Quelques semaines plus tard, Alexandre est en cours de sport. Il a les pieds dans les starting-blocks. Un autre lycéen récidive. « Cette fois, je me suis retourné et je l’ai éclaté. Il est tombé de tout son long. » L’adolescent se confie à sa professeure. « Elle n’a rien dit. Aucune réaction. Au moins, comme j’ai réagi, ça s’est arrêté. Dans ma tête, il était clair que j’allais partir. J’ai fait semblant d’être bien jusqu’à la fin de l’année. Et j’ai fui. » Le début de décennies de silence.

Devenu promoteur immobilier en région parisienne, Alexandre traîne la peur de n’être pas écouté. « Je repensais à tout ça deux ou trois fois par an. À 40 ans, j’ai fait le bilan des guerres que je n’avais pas menées. Je me suis demandé ce qu’il se passerait si je recroisais mes violeurs. Est-ce que j’allais attendre de mourir sans rien tenter ? »

Il a cherché. Tout est sur les réseaux. « Ils sont toujours là, tranquilles. » Peut-être ont-ils oublié. Pas lui. « Un jour, ils devront s’expliquer. » Alexandre l’espère. Pour lui et ses deux enfants. « J’ai été victime d’une sorte de mimétisme débile. Malheureusement, je pense que je ne suis pas le seul. Il est hors de question que cela leur arrive. » Des rencontres et la libération de la parole ont achevé de le convaincre d’alerter la justice.

Remonter des pistes

La plainte d’Alexandre a été transférée à la gendarmerie compétente. Les enquêteurs sont toujours en quête des mis en cause et des témoins. Le lycée a été sollicité pour retrouver leurs coordonnées, selon une source proche du dossier. Vingt-trois ans après, établir les faits ne sera pas aisé. Le quadragénaire y croit. « Au moins deux personnes ont vu ou entendu dans la chambre. En cours de sport, nous étions plus nombreux encore. Les gens doivent parler. » Alexandre a sauté le pas. Sans regret.
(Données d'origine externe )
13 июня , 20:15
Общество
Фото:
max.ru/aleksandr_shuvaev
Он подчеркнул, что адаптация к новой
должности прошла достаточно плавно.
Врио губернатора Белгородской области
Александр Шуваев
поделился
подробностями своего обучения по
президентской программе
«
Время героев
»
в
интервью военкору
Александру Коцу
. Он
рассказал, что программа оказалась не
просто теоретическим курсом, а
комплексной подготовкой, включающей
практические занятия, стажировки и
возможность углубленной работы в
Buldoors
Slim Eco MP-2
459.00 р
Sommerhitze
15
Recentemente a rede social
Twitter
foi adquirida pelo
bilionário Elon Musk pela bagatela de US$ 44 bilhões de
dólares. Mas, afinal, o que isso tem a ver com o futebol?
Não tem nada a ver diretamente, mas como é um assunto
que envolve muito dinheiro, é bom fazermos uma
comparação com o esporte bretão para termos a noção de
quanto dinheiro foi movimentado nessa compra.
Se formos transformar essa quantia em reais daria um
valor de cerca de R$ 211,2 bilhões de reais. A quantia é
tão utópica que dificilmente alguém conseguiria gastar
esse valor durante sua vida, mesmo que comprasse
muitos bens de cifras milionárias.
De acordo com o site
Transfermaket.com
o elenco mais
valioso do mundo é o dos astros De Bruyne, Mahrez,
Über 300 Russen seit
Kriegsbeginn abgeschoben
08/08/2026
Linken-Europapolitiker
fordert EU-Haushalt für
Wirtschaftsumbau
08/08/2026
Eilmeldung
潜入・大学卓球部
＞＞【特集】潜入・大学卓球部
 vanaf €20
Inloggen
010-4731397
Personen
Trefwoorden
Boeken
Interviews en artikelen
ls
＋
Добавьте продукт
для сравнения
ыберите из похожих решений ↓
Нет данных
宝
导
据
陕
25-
Son avocat est « honoré » d’avoir été choisi pour le défendre. La policière l’a écouté plus d’une heure et demie. « Et elle m’a cru. » Il n’est pas seul. La médecin légiste de l’hôpital de Bayonne le lui a certifié. « Une femme assez exceptionnelle, elle aussi. » Contacter la presse était l’étape suivante, « pour briser le silence ». C’est un pansement. « Je n’ai rien à gagner. Je ressasse. L’anxiété rejaillit. Mais le silence est plus douloureux que la parole. Il faut le dire : une olive, c’est un viol. »

(1) Le prénom a été modifié et le nom du lycée est volontairement tu pour préserver la victime.

Que dit la loi ?

La loi considère comme viol tout « acte de pénétration sexuelle ou orale commis par violence, contrainte, menace ou surprise ». Les « olives » infligées à Alexandre, des pénétrations anales sans qu’il ne s’y attende, entrent dans ce cadre. Le viol d’un mineur de plus de 15 ans est puni de quinze ans de prison. En 2018, le délai de prescription a été porté à trente ans après la majorité de la victime.